> [Task details]:
Write the records out again, exactly.

[Recorded data]
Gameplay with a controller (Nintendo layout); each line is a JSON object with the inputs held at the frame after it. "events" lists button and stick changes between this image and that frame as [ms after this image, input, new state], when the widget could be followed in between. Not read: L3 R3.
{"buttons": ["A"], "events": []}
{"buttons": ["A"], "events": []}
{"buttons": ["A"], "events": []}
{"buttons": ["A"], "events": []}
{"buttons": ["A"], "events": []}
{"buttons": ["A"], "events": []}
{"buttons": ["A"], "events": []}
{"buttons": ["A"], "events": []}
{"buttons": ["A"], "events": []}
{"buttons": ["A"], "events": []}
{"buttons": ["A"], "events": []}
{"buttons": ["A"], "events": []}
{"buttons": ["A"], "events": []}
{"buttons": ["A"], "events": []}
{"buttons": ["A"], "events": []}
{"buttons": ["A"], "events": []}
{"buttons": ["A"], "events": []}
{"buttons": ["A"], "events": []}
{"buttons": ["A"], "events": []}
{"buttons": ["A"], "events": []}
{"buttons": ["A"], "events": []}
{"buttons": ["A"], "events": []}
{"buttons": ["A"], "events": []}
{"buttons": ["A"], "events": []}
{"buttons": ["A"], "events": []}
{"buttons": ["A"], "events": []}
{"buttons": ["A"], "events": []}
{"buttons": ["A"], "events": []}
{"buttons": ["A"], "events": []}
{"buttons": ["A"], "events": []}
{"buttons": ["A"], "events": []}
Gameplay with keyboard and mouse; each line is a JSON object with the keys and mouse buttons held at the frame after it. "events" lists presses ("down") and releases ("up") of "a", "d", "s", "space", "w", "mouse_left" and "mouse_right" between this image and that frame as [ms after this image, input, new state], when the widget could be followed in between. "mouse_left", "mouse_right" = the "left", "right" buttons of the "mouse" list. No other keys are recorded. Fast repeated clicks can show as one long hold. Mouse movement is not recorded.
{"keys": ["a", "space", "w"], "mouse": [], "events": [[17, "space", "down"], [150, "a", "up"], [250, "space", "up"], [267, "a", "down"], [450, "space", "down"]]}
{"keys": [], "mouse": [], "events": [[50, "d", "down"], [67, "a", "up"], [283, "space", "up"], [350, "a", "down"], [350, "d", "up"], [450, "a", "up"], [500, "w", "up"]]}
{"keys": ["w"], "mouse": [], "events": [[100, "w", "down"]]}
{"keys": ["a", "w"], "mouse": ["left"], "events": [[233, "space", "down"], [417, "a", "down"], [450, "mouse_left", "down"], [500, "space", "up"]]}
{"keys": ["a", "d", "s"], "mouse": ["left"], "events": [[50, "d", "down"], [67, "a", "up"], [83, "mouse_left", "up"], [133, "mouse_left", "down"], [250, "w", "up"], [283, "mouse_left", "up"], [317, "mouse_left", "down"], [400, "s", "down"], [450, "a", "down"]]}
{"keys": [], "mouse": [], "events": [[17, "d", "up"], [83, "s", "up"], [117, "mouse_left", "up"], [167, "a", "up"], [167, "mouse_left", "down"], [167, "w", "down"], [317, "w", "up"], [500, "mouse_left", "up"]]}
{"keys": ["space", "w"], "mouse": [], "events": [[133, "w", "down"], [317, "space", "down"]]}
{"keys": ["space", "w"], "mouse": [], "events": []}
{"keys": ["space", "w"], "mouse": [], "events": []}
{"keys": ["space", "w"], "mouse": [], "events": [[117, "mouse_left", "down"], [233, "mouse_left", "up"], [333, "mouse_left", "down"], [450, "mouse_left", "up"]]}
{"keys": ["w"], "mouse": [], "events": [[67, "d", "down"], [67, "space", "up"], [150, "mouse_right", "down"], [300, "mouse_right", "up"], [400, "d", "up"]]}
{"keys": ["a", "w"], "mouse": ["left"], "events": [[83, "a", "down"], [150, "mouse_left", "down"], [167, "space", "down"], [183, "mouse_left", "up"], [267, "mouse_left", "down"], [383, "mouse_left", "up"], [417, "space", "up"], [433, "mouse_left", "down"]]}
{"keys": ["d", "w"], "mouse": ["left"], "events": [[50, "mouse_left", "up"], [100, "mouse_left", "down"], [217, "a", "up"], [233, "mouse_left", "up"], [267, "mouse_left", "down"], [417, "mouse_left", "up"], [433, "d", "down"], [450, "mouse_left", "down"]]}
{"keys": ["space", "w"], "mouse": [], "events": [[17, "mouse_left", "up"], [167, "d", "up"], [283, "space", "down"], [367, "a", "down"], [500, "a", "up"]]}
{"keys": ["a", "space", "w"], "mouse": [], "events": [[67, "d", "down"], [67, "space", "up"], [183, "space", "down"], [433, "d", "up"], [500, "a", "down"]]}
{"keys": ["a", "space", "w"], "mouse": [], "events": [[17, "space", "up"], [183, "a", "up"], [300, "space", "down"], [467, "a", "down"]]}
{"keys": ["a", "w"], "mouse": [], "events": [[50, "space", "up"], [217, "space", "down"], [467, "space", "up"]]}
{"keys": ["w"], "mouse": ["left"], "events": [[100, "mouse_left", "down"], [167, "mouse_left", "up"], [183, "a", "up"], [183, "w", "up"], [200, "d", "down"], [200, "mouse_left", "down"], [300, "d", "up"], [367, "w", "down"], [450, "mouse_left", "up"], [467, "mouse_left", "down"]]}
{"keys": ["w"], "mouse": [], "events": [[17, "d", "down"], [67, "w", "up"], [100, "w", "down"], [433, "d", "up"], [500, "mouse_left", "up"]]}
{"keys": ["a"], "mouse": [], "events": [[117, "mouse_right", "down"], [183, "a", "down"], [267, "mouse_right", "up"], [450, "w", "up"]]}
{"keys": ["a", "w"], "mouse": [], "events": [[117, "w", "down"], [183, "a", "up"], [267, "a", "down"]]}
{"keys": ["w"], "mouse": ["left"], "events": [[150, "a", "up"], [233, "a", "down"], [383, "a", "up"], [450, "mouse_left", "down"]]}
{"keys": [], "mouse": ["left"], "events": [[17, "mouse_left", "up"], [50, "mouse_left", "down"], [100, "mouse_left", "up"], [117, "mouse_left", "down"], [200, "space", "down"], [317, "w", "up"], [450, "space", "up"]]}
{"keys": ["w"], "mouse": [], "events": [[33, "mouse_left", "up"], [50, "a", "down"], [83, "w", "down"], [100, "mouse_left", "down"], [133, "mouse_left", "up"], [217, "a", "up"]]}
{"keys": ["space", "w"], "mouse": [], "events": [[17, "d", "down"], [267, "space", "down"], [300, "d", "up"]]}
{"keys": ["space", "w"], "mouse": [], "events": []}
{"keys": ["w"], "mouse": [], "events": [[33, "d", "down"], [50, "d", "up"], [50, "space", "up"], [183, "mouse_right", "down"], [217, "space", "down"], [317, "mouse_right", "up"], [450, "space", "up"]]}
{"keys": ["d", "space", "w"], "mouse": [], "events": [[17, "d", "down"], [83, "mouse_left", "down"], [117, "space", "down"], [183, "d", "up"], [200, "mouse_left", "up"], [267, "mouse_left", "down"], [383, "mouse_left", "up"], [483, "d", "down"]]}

> [Output]:
Gameplay with a controller (Nintendo layout); each line is a JSON object with the inputs held at the frame after it. "events" lists button and stick changes between this image and that frame as [ms after this image, input, new state], when the widget could be followed in between. Not read: L3 R3.
{"buttons": ["A"], "events": []}
{"buttons": ["A"], "events": []}
{"buttons": ["A"], "events": []}
{"buttons": ["A"], "events": []}
{"buttons": ["A"], "events": []}
{"buttons": ["A"], "events": []}
{"buttons": ["A"], "events": []}
{"buttons": ["A"], "events": []}
{"buttons": ["A"], "events": []}
{"buttons": ["A"], "events": []}
{"buttons": ["A"], "events": []}
{"buttons": ["A"], "events": []}
{"buttons": ["A"], "events": []}
{"buttons": ["A"], "events": []}
{"buttons": ["A"], "events": []}
{"buttons": ["A"], "events": []}
{"buttons": ["A"], "events": []}
{"buttons": ["A"], "events": []}
{"buttons": ["A"], "events": []}
{"buttons": ["A"], "events": []}
{"buttons": ["A"], "events": []}
{"buttons": ["A"], "events": []}
{"buttons": ["A"], "events": []}
{"buttons": ["A"], "events": []}
{"buttons": ["A"], "events": []}
{"buttons": ["A"], "events": []}
{"buttons": ["A"], "events": []}
{"buttons": ["A"], "events": []}
{"buttons": ["A"], "events": []}
{"buttons": ["A"], "events": []}
{"buttons": ["A"], "events": []}
Gameplay with keyboard and mouse; each line is a JSON object with the keys and mouse buttons held at the frame after it. "events" lists presses ("down") and releases ("up") of "a", "d", "s", "space", "w", "mouse_left" and "mouse_right" between this image and that frame as [ms after this image, input, new state], when the widget could be followed in between. "mouse_left", "mouse_right" = the "left", "right" buttons of the "mouse" list. No other keys are recorded. Fast repeated clicks can show as one long hold. Mouse movement is not recorded.
{"keys": ["a", "space", "w"], "mouse": [], "events": [[17, "space", "down"], [150, "a", "up"], [250, "space", "up"], [267, "a", "down"], [450, "space", "down"]]}
{"keys": [], "mouse": [], "events": [[50, "d", "down"], [67, "a", "up"], [283, "space", "up"], [350, "a", "down"], [350, "d", "up"], [450, "a", "up"], [500, "w", "up"]]}
{"keys": ["w"], "mouse": [], "events": [[100, "w", "down"]]}
{"keys": ["a", "w"], "mouse": ["left"], "events": [[233, "space", "down"], [417, "a", "down"], [450, "mouse_left", "down"], [500, "space", "up"]]}
{"keys": ["a", "d", "s"], "mouse": ["left"], "events": [[50, "d", "down"], [67, "a", "up"], [83, "mouse_left", "up"], [133, "mouse_left", "down"], [250, "w", "up"], [283, "mouse_left", "up"], [317, "mouse_left", "down"], [400, "s", "down"], [450, "a", "down"]]}
{"keys": [], "mouse": [], "events": [[17, "d", "up"], [83, "s", "up"], [117, "mouse_left", "up"], [167, "a", "up"], [167, "mouse_left", "down"], [167, "w", "down"], [317, "w", "up"], [500, "mouse_left", "up"]]}
{"keys": ["space", "w"], "mouse": [], "events": [[133, "w", "down"], [317, "space", "down"]]}
{"keys": ["space", "w"], "mouse": [], "events": []}
{"keys": ["space", "w"], "mouse": [], "events": []}
{"keys": ["space", "w"], "mouse": [], "events": [[117, "mouse_left", "down"], [233, "mouse_left", "up"], [333, "mouse_left", "down"], [450, "mouse_left", "up"]]}
{"keys": ["w"], "mouse": [], "events": [[67, "d", "down"], [67, "space", "up"], [150, "mouse_right", "down"], [300, "mouse_right", "up"], [400, "d", "up"]]}
{"keys": ["a", "w"], "mouse": ["left"], "events": [[83, "a", "down"], [150, "mouse_left", "down"], [167, "space", "down"], [183, "mouse_left", "up"], [267, "mouse_left", "down"], [383, "mouse_left", "up"], [417, "space", "up"], [433, "mouse_left", "down"]]}
{"keys": ["d", "w"], "mouse": ["left"], "events": [[50, "mouse_left", "up"], [100, "mouse_left", "down"], [217, "a", "up"], [233, "mouse_left", "up"], [267, "mouse_left", "down"], [417, "mouse_left", "up"], [433, "d", "down"], [450, "mouse_left", "down"]]}
{"keys": ["space", "w"], "mouse": [], "events": [[17, "mouse_left", "up"], [167, "d", "up"], [283, "space", "down"], [367, "a", "down"], [500, "a", "up"]]}
{"keys": ["a", "space", "w"], "mouse": [], "events": [[67, "d", "down"], [67, "space", "up"], [183, "space", "down"], [433, "d", "up"], [500, "a", "down"]]}
{"keys": ["a", "space", "w"], "mouse": [], "events": [[17, "space", "up"], [183, "a", "up"], [300, "space", "down"], [467, "a", "down"]]}
{"keys": ["a", "w"], "mouse": [], "events": [[50, "space", "up"], [217, "space", "down"], [467, "space", "up"]]}
{"keys": ["w"], "mouse": ["left"], "events": [[100, "mouse_left", "down"], [167, "mouse_left", "up"], [183, "a", "up"], [183, "w", "up"], [200, "d", "down"], [200, "mouse_left", "down"], [300, "d", "up"], [367, "w", "down"], [450, "mouse_left", "up"], [467, "mouse_left", "down"]]}
{"keys": ["w"], "mouse": [], "events": [[17, "d", "down"], [67, "w", "up"], [100, "w", "down"], [433, "d", "up"], [500, "mouse_left", "up"]]}
{"keys": ["a"], "mouse": [], "events": [[117, "mouse_right", "down"], [183, "a", "down"], [267, "mouse_right", "up"], [450, "w", "up"]]}
{"keys": ["a", "w"], "mouse": [], "events": [[117, "w", "down"], [183, "a", "up"], [267, "a", "down"]]}
{"keys": ["w"], "mouse": ["left"], "events": [[150, "a", "up"], [233, "a", "down"], [383, "a", "up"], [450, "mouse_left", "down"]]}
{"keys": [], "mouse": ["left"], "events": [[17, "mouse_left", "up"], [50, "mouse_left", "down"], [100, "mouse_left", "up"], [117, "mouse_left", "down"], [200, "space", "down"], [317, "w", "up"], [450, "space", "up"]]}
{"keys": ["w"], "mouse": [], "events": [[33, "mouse_left", "up"], [50, "a", "down"], [83, "w", "down"], [100, "mouse_left", "down"], [133, "mouse_left", "up"], [217, "a", "up"]]}
{"keys": ["space", "w"], "mouse": [], "events": [[17, "d", "down"], [267, "space", "down"], [300, "d", "up"]]}
{"keys": ["space", "w"], "mouse": [], "events": []}
{"keys": ["w"], "mouse": [], "events": [[33, "d", "down"], [50, "d", "up"], [50, "space", "up"], [183, "mouse_right", "down"], [217, "space", "down"], [317, "mouse_right", "up"], [450, "space", "up"]]}
{"keys": ["d", "space", "w"], "mouse": [], "events": [[17, "d", "down"], [83, "mouse_left", "down"], [117, "space", "down"], [183, "d", "up"], [200, "mouse_left", "up"], [267, "mouse_left", "down"], [383, "mouse_left", "up"], [483, "d", "down"]]}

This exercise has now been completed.